▸ Work instructions
Leave out the pictures and restate the rest of the data exactly.

▸ Material for this task
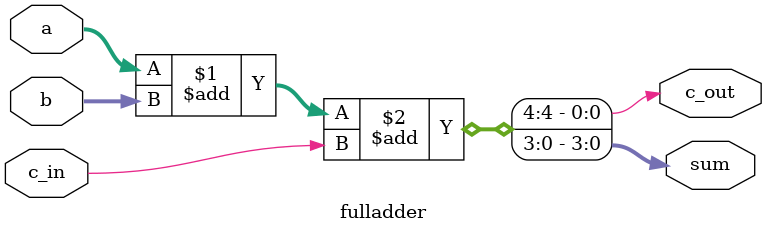
<source format=v>
module fulladder (  
                  input [3:0] a,  
                  input [3:0] b,  
                  input c_in,  
                  output c_out,  
                  output [3:0] sum);  
  
   assign {c_out, sum} = a + b + c_in;  
endmodule  

</source>
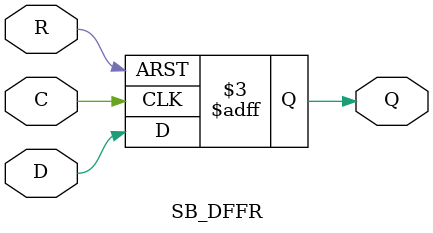
<source format=v>
module SB_DFFR (output Q, input C, R, D);
	reg Q = 0;
	always @(posedge C, posedge R)
		if (R)
			Q <= 0;
		else
			Q <= D;
endmodule

</source>
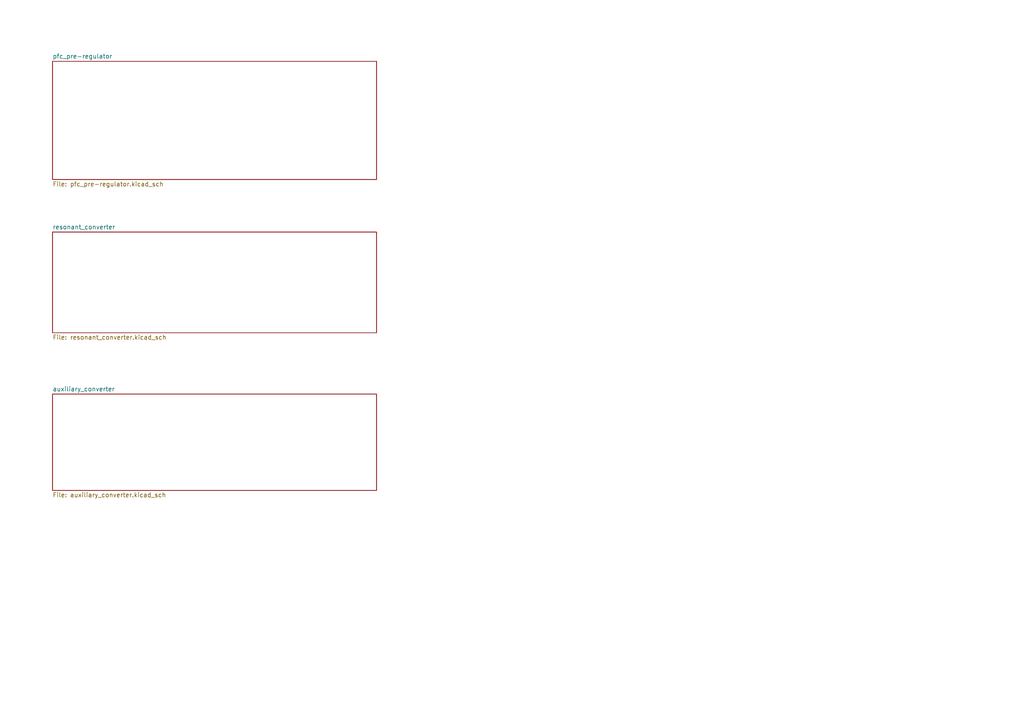
<source format=kicad_sch>
(kicad_sch
	(version 20231120)
	(generator "eeschema")
	(generator_version "8.0")
	(uuid "ab3b6b9f-35a8-4587-9dd4-e6d1eecaa4cd")
	(paper "A4")
	(lib_symbols)
	(sheet
		(at 15.24 114.3)
		(size 93.98 27.94)
		(fields_autoplaced yes)
		(stroke
			(width 0.1524)
			(type solid)
		)
		(fill
			(color 0 0 0 0.0000)
		)
		(uuid "3a489391-526d-4cf8-9f6e-0d0160d52f11")
		(property "Sheetname" "auxiliary_converter"
			(at 15.24 113.5884 0)
			(effects
				(font
					(size 1.27 1.27)
				)
				(justify left bottom)
			)
		)
		(property "Sheetfile" "auxiliary_converter.kicad_sch"
			(at 15.24 142.8246 0)
			(effects
				(font
					(size 1.27 1.27)
				)
				(justify left top)
			)
		)
		(instances
			(project "EVAL6599"
				(path "/ab3b6b9f-35a8-4587-9dd4-e6d1eecaa4cd"
					(page "4")
				)
			)
		)
	)
	(sheet
		(at 15.24 17.78)
		(size 93.98 34.29)
		(fields_autoplaced yes)
		(stroke
			(width 0.1524)
			(type solid)
		)
		(fill
			(color 0 0 0 0.0000)
		)
		(uuid "5bc5b03a-4e45-430f-bfb9-95ce74345f66")
		(property "Sheetname" "pfc_pre-regulator"
			(at 15.24 17.0684 0)
			(effects
				(font
					(size 1.27 1.27)
				)
				(justify left bottom)
			)
		)
		(property "Sheetfile" "pfc_pre-regulator.kicad_sch"
			(at 15.24 52.6546 0)
			(effects
				(font
					(size 1.27 1.27)
				)
				(justify left top)
			)
		)
		(instances
			(project "EVAL6599"
				(path "/ab3b6b9f-35a8-4587-9dd4-e6d1eecaa4cd"
					(page "2")
				)
			)
		)
	)
	(sheet
		(at 15.24 67.31)
		(size 93.98 29.21)
		(fields_autoplaced yes)
		(stroke
			(width 0.1524)
			(type solid)
		)
		(fill
			(color 0 0 0 0.0000)
		)
		(uuid "7986bc9f-085f-4ae4-b7a9-963fb4fbbc74")
		(property "Sheetname" "resonant_converter"
			(at 15.24 66.5984 0)
			(effects
				(font
					(size 1.27 1.27)
				)
				(justify left bottom)
			)
		)
		(property "Sheetfile" "resonant_converter.kicad_sch"
			(at 15.24 97.1046 0)
			(effects
				(font
					(size 1.27 1.27)
				)
				(justify left top)
			)
		)
		(instances
			(project "EVAL6599"
				(path "/ab3b6b9f-35a8-4587-9dd4-e6d1eecaa4cd"
					(page "3")
				)
			)
		)
	)
	(sheet_instances
		(path "/"
			(page "1")
		)
	)
)
</source>
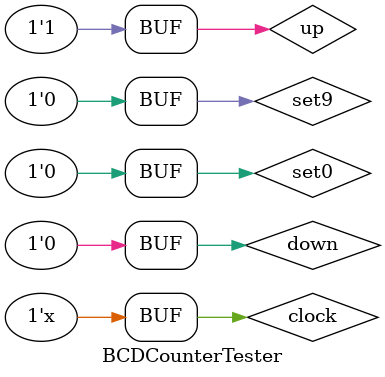
<source format=v>
`timescale 1ns / 1ps


module BCDCounterTester(

    );
    
wire [3:0] outputs;
wire cout;
wire bout;
reg up, down, set9, set0, clock;

BCDCounter counter(outputs, cout, bout, up, down, set9, set0, clock);

initial
begin
    clock = 0;
    up = 1;
    down = 0;
    set9 = 0;
    set0 = 0;
end

always
begin
    #10 clock = ~clock;
end
    
endmodule

</source>
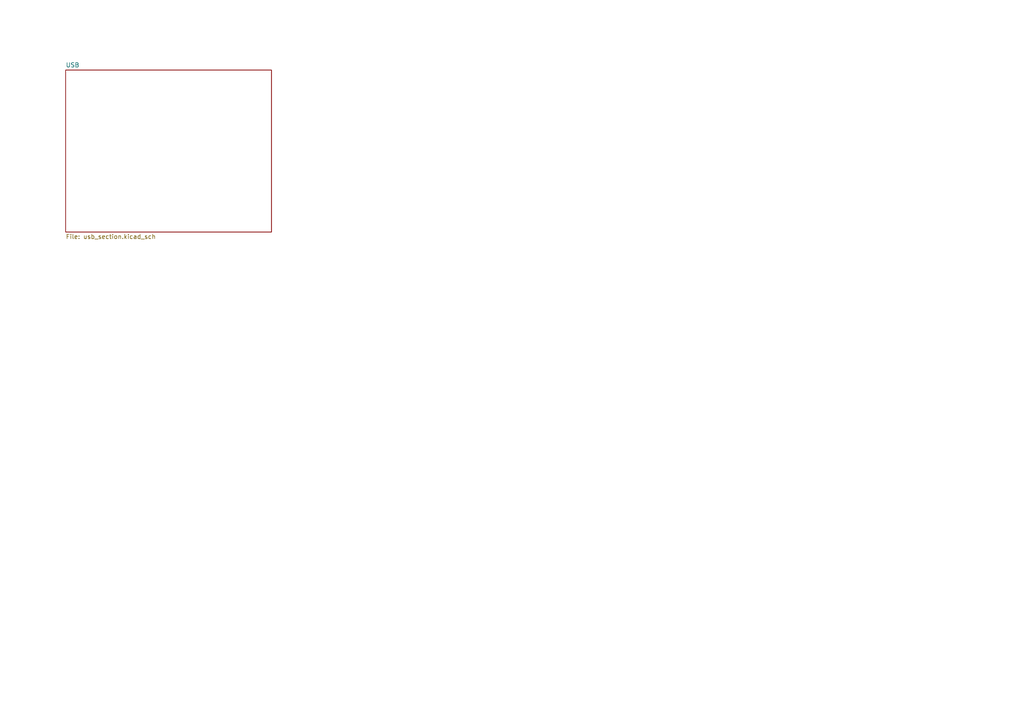
<source format=kicad_sch>
(kicad_sch
	(version 20231120)
	(generator "eeschema")
	(generator_version "8.0")
	(uuid "99ba8324-3ec8-41f2-8bcb-86522e2718ed")
	(paper "A4")
	(lib_symbols)
	(sheet
		(at 19.05 20.32)
		(size 59.69 46.99)
		(fields_autoplaced yes)
		(stroke
			(width 0.1524)
			(type solid)
		)
		(fill
			(color 0 0 0 0.0000)
		)
		(uuid "9230954d-b60e-455e-92bd-56930e0c2c88")
		(property "Sheetname" "USB"
			(at 19.05 19.6084 0)
			(effects
				(font
					(size 1.27 1.27)
				)
				(justify left bottom)
			)
		)
		(property "Sheetfile" "usb_section.kicad_sch"
			(at 19.05 67.8946 0)
			(effects
				(font
					(size 1.27 1.27)
				)
				(justify left top)
			)
		)
		(instances
			(project "UART-USBuddy"
				(path "/99ba8324-3ec8-41f2-8bcb-86522e2718ed"
					(page "2")
				)
			)
		)
	)
	(sheet_instances
		(path "/"
			(page "1")
		)
	)
)

</source>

▸ Final answer
<source format=v>
module fulladder (  
                  input [3:0] a,  
                  input [3:0] b,  
                  input c_in,  
                  output c_out,  
                  output [3:0] sum);  
  
   assign {c_out, sum} = a + b + c_in;  
endmodule  

</source>
<source format=v>
module SB_DFFR (output Q, input C, R, D);
	reg Q = 0;
	always @(posedge C, posedge R)
		if (R)
			Q <= 0;
		else
			Q <= D;
endmodule

</source>
<source format=kicad_sch>
(kicad_sch
	(version 20231120)
	(generator "eeschema")
	(generator_version "8.0")
	(uuid "ab3b6b9f-35a8-4587-9dd4-e6d1eecaa4cd")
	(paper "A4")
	(lib_symbols)
	(sheet
		(at 15.24 114.3)
		(size 93.98 27.94)
		(fields_autoplaced yes)
		(stroke
			(width 0.1524)
			(type solid)
		)
		(fill
			(color 0 0 0 0.0000)
		)
		(uuid "3a489391-526d-4cf8-9f6e-0d0160d52f11")
		(property "Sheetname" "auxiliary_converter"
			(at 15.24 113.5884 0)
			(effects
				(font
					(size 1.27 1.27)
				)
				(justify left bottom)
			)
		)
		(property "Sheetfile" "auxiliary_converter.kicad_sch"
			(at 15.24 142.8246 0)
			(effects
				(font
					(size 1.27 1.27)
				)
				(justify left top)
			)
		)
		(instances
			(project "EVAL6599"
				(path "/ab3b6b9f-35a8-4587-9dd4-e6d1eecaa4cd"
					(page "4")
				)
			)
		)
	)
	(sheet
		(at 15.24 17.78)
		(size 93.98 34.29)
		(fields_autoplaced yes)
		(stroke
			(width 0.1524)
			(type solid)
		)
		(fill
			(color 0 0 0 0.0000)
		)
		(uuid "5bc5b03a-4e45-430f-bfb9-95ce74345f66")
		(property "Sheetname" "pfc_pre-regulator"
			(at 15.24 17.0684 0)
			(effects
				(font
					(size 1.27 1.27)
				)
				(justify left bottom)
			)
		)
		(property "Sheetfile" "pfc_pre-regulator.kicad_sch"
			(at 15.24 52.6546 0)
			(effects
				(font
					(size 1.27 1.27)
				)
				(justify left top)
			)
		)
		(instances
			(project "EVAL6599"
				(path "/ab3b6b9f-35a8-4587-9dd4-e6d1eecaa4cd"
					(page "2")
				)
			)
		)
	)
	(sheet
		(at 15.24 67.31)
		(size 93.98 29.21)
		(fields_autoplaced yes)
		(stroke
			(width 0.1524)
			(type solid)
		)
		(fill
			(color 0 0 0 0.0000)
		)
		(uuid "7986bc9f-085f-4ae4-b7a9-963fb4fbbc74")
		(property "Sheetname" "resonant_converter"
			(at 15.24 66.5984 0)
			(effects
				(font
					(size 1.27 1.27)
				)
				(justify left bottom)
			)
		)
		(property "Sheetfile" "resonant_converter.kicad_sch"
			(at 15.24 97.1046 0)
			(effects
				(font
					(size 1.27 1.27)
				)
				(justify left top)
			)
		)
		(instances
			(project "EVAL6599"
				(path "/ab3b6b9f-35a8-4587-9dd4-e6d1eecaa4cd"
					(page "3")
				)
			)
		)
	)
	(sheet_instances
		(path "/"
			(page "1")
		)
	)
)
</source>
<source format=v>
`timescale 1ns / 1ps


module BCDCounterTester(

    );
    
wire [3:0] outputs;
wire cout;
wire bout;
reg up, down, set9, set0, clock;

BCDCounter counter(outputs, cout, bout, up, down, set9, set0, clock);

initial
begin
    clock = 0;
    up = 1;
    down = 0;
    set9 = 0;
    set0 = 0;
end

always
begin
    #10 clock = ~clock;
end
    
endmodule

</source>
<source format=kicad_sch>
(kicad_sch
	(version 20231120)
	(generator "eeschema")
	(generator_version "8.0")
	(uuid "99ba8324-3ec8-41f2-8bcb-86522e2718ed")
	(paper "A4")
	(lib_symbols)
	(sheet
		(at 19.05 20.32)
		(size 59.69 46.99)
		(fields_autoplaced yes)
		(stroke
			(width 0.1524)
			(type solid)
		)
		(fill
			(color 0 0 0 0.0000)
		)
		(uuid "9230954d-b60e-455e-92bd-56930e0c2c88")
		(property "Sheetname" "USB"
			(at 19.05 19.6084 0)
			(effects
				(font
					(size 1.27 1.27)
				)
				(justify left bottom)
			)
		)
		(property "Sheetfile" "usb_section.kicad_sch"
			(at 19.05 67.8946 0)
			(effects
				(font
					(size 1.27 1.27)
				)
				(justify left top)
			)
		)
		(instances
			(project "UART-USBuddy"
				(path "/99ba8324-3ec8-41f2-8bcb-86522e2718ed"
					(page "2")
				)
			)
		)
	)
	(sheet_instances
		(path "/"
			(page "1")
		)
	)
)

</source>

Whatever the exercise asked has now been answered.